An Excerpt from the Book:
“There is margin in the sizzle”
Jeff Hewitt grew up in Hallsville, MO – a small town of 690 about 15 miles north of Columbia, Missouri. He received his degree in Finance from the University of Missouri, getting a job at National Cash Register NCR in 1986. By 1996, he rose up through the ranks to run their Global Marketing Division in Dundee, Scotland. In 2002, he partnered with Welch ATM out of Peoria, opening their St. Louis Office. In 2013, Welch’s revenue grew to $140 Million with more than 26,000 ATMs in all 50 states.
The first job I ever had was delivering newspapers when I was six years old. The hardest part was getting up early on Saturday and Sunday morning when everyone else was sleeping in. I found my drive at a young age.
Otherwise, it’s not an exageration to say I spent most of my childhood on a tractor – first riding with my Dad, which I thought was the coolest thing ever – and then later piloting the machine before I could legally drive. My father instilled the value of hard work and set the bar for all of us.
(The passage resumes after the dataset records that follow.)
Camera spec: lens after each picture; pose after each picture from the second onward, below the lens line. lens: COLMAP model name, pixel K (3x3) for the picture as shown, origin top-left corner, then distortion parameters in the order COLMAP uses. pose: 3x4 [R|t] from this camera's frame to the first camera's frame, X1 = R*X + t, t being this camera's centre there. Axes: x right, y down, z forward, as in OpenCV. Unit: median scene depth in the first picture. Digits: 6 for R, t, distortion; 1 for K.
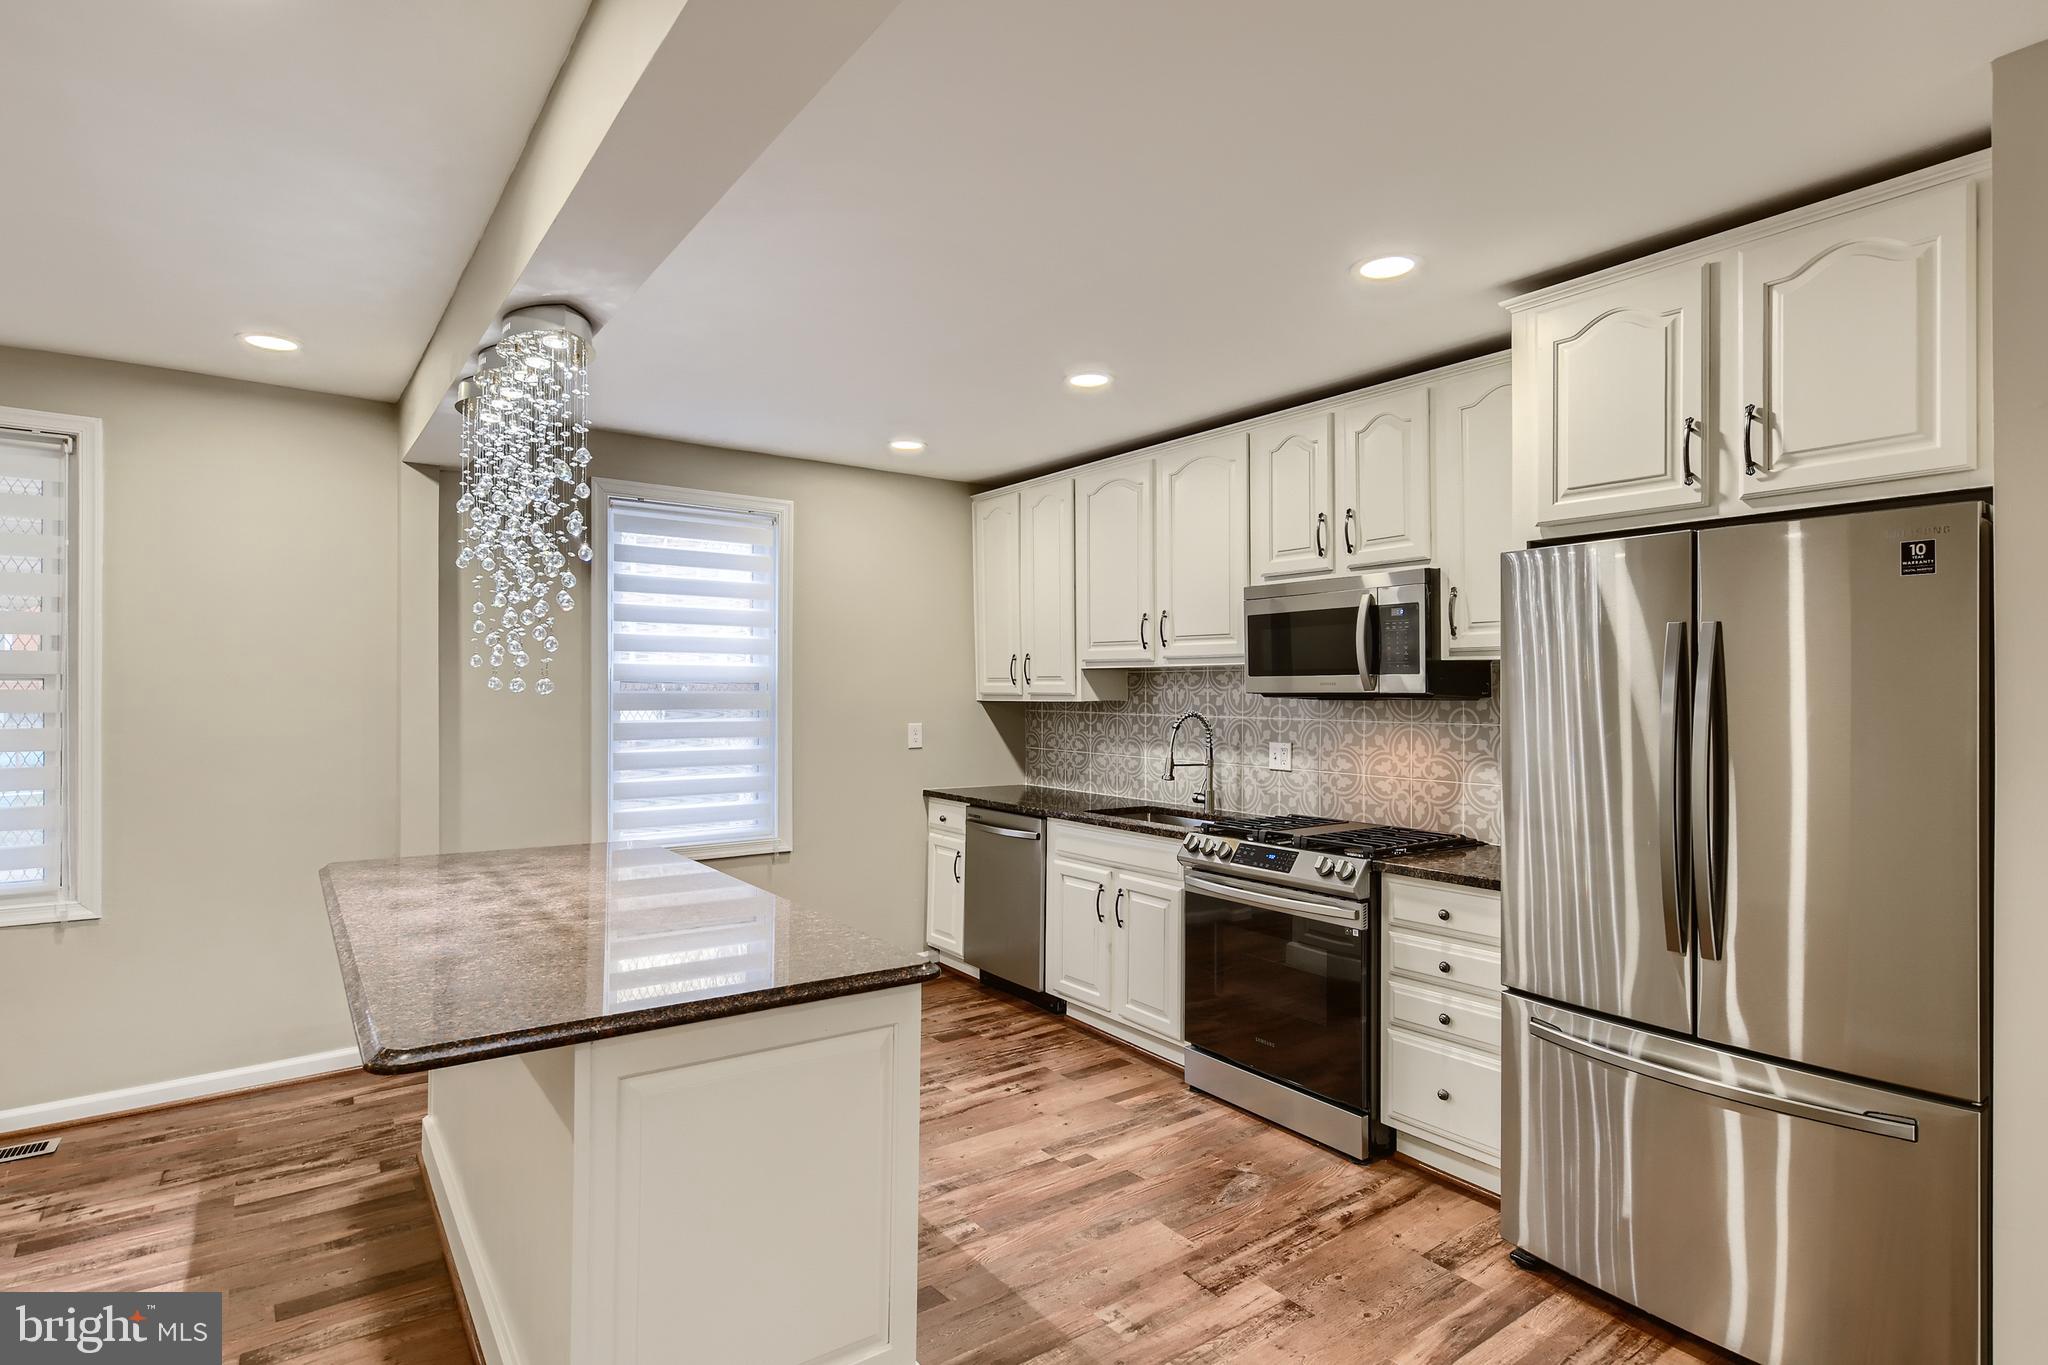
lens RADIAL K [[1039.0, 0, 1031.0], [0, 1039.0, 689.3], [0, 0, 1]] dist [0.001316, 0.000481]
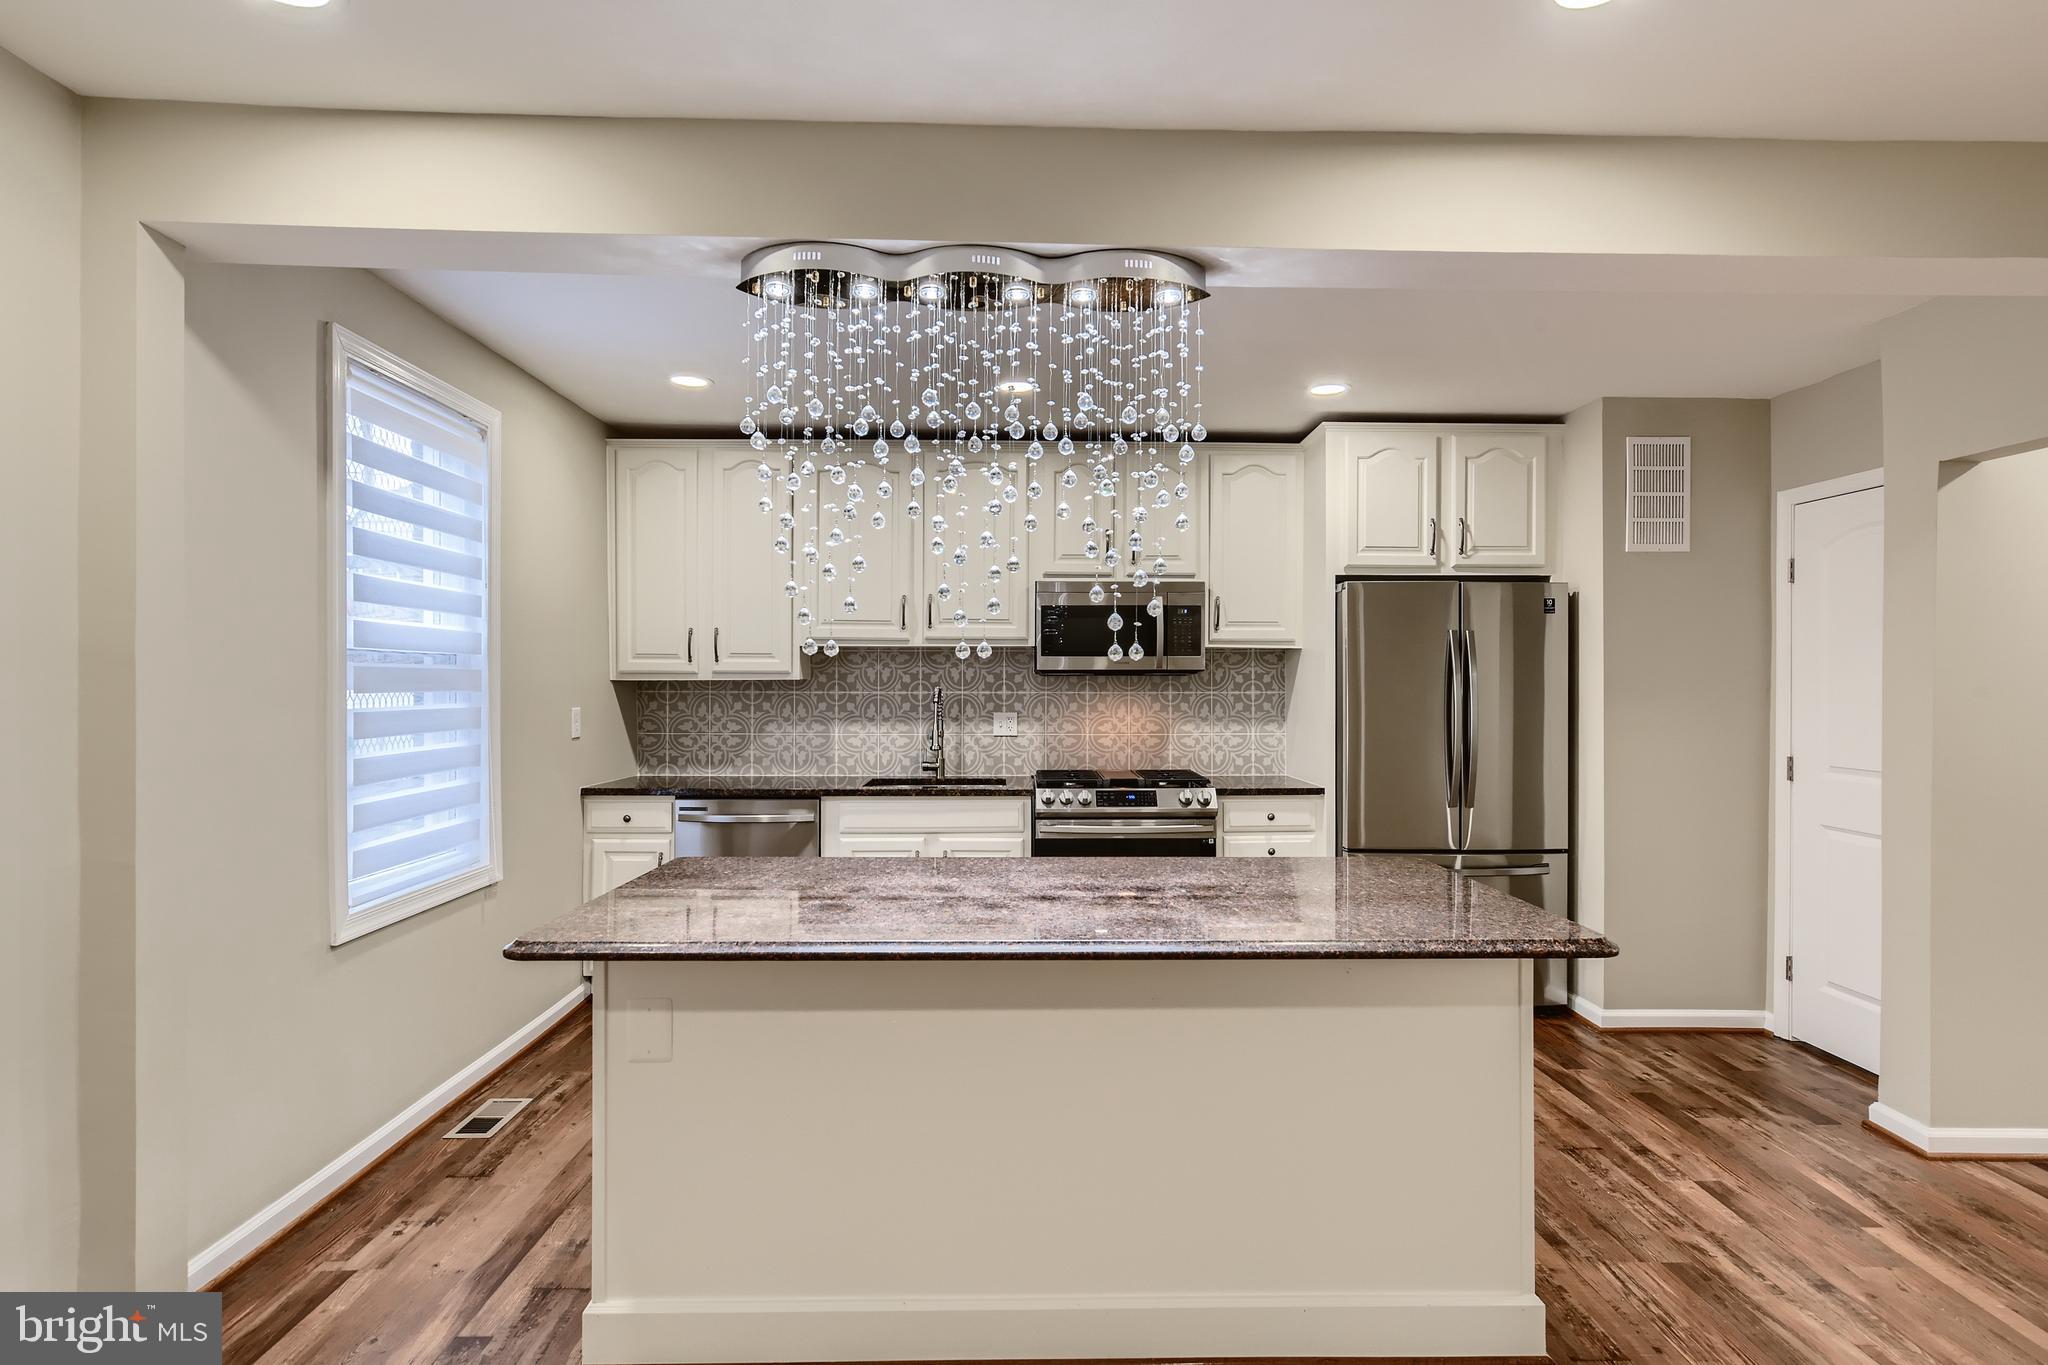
lens RADIAL K [[1039.0, 0, 1031.0], [0, 1039.0, 689.3], [0, 0, 1]] dist [0.001316, 0.000481]
pose [[0.571338, -0.008545, 0.820670, -0.659540], [-0.000601, 0.999941, 0.010831, 0.010725], [-0.820715, -0.006681, 0.571299, 0.273489]]
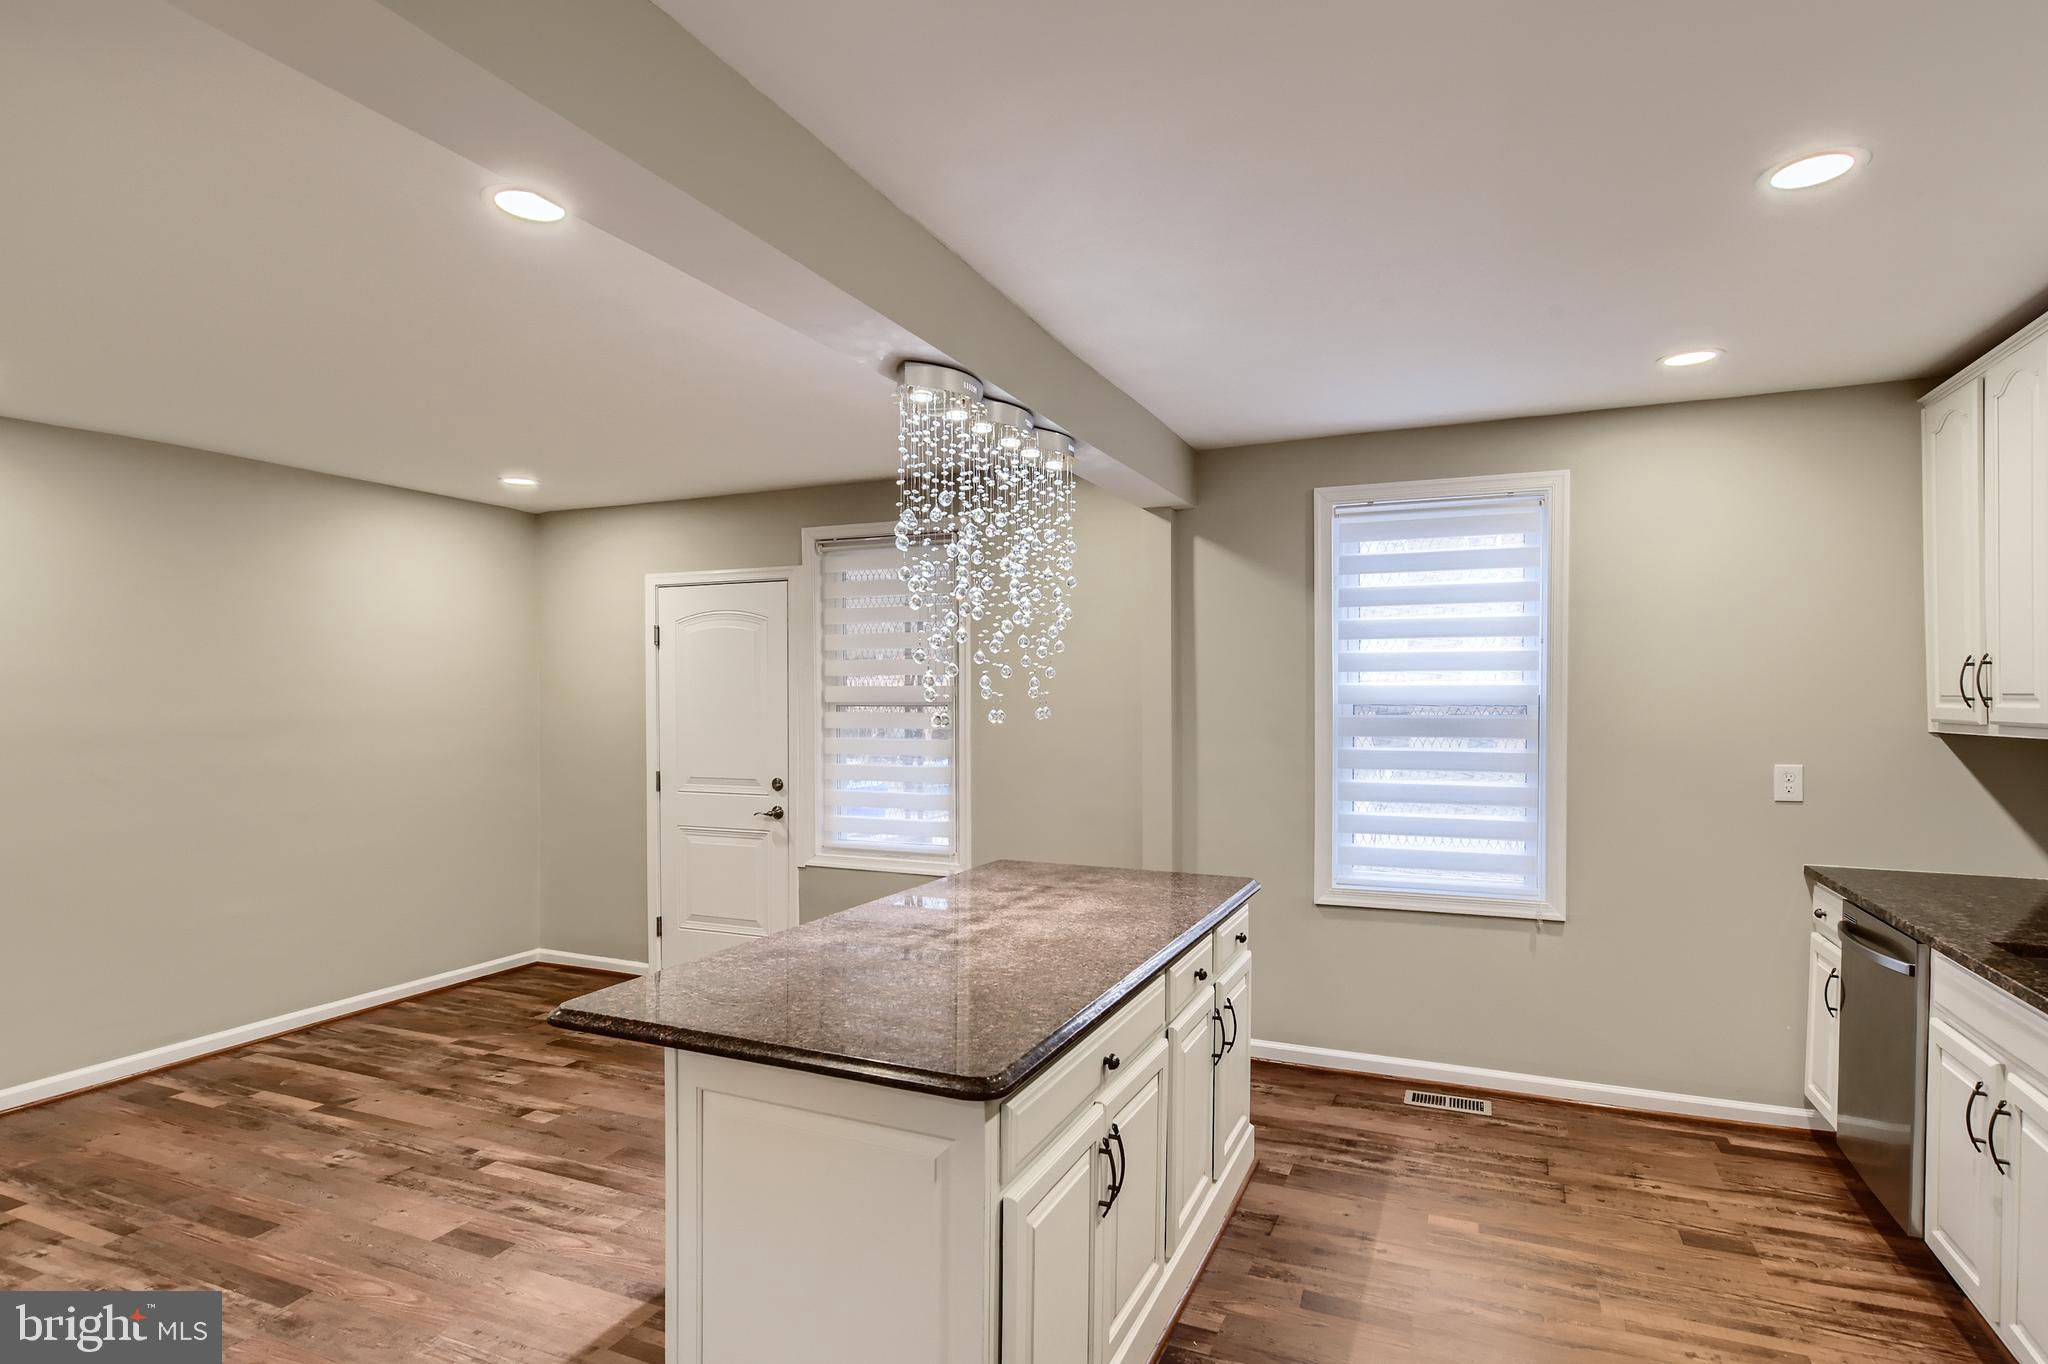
lens RADIAL K [[1057.9, 0, 1029.7], [0, 1057.9, 716.8], [0, 0, 1]] dist [-0.002657, 0.000045]
pose [[0.504384, 0.010526, -0.863415, 0.260499], [0.001316, 0.999915, 0.012959, -0.008687], [0.863478, -0.007672, 0.504328, 0.268006]]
He was the mayor of Hallsville and the coach for many of the school teams. Although very successful in his own right, he only completed his freshman year in college before he was pulled back to commitments in Hallsville. He wanted more for his kids – and he expected more as well. He was my first hero.
I attended Mizzou, just like my older brother and sister. Actually, the best education I got was outside of the classroom through the Lambda Chi Alpha fraternity, where I was elected president my senior year. It built up my confidence when I realized I could run with the big boys from St. Louis and Kansas City. I did not fully appreciate it at the time, but I was developing social and leadership skills that would help me for a career in sales.
My oldest brother had a 4.0 in Engineering; after my first semester, I had a 1.47 in Finance. Dad didn’t quite know what to make of me. Candidly, I struggled to get through college, and I was not entirely sure what I was going to do once I graduated. I did not have the grades to continue in accounting, and truth be told, that was probably a good thing: I could understand the spreadsheets, but keeping my nose in them was just not my thing. It did not help that I was graduating into a lean job market. I thought I might end up back in Hallsville on a tractor.
I caught a break and was able to secure a job interview for a sales position with National Cash Register NCR. I was just excited to drive up to their headquarters on Michigan Avenue in Chicago. My future mother-in-law, Marilyn Camarata, bought my first two suits because I didn’t know that business attire was a little different than what we wore to church on Sundays. I was thrilled when they offered me $16,000/year to sell a new product: Automated Teller Machines to local banks. ATM’s orignated in Europe, where NCR had dominance; the opposite was true in North America, where Diebold had locked up 90% of the market. I was charged with knocking them out of the number one spot.
NCR put me through six months of rigorous sales training at their Sugar Camp faciltiy in Dayton, Ohio. It wasn’t exactly boot camp, but it was definitely old-school. Lesson one was preparation for the call; then how to correctly reach for the phone; and then how to say hello. It was thorough; it was tedious; and it was the best training I could have ever received. We were repeatedly drilled on how to correctly present the company in every possible situation. In the spring of 1987, they turned me loose on Central Illinois.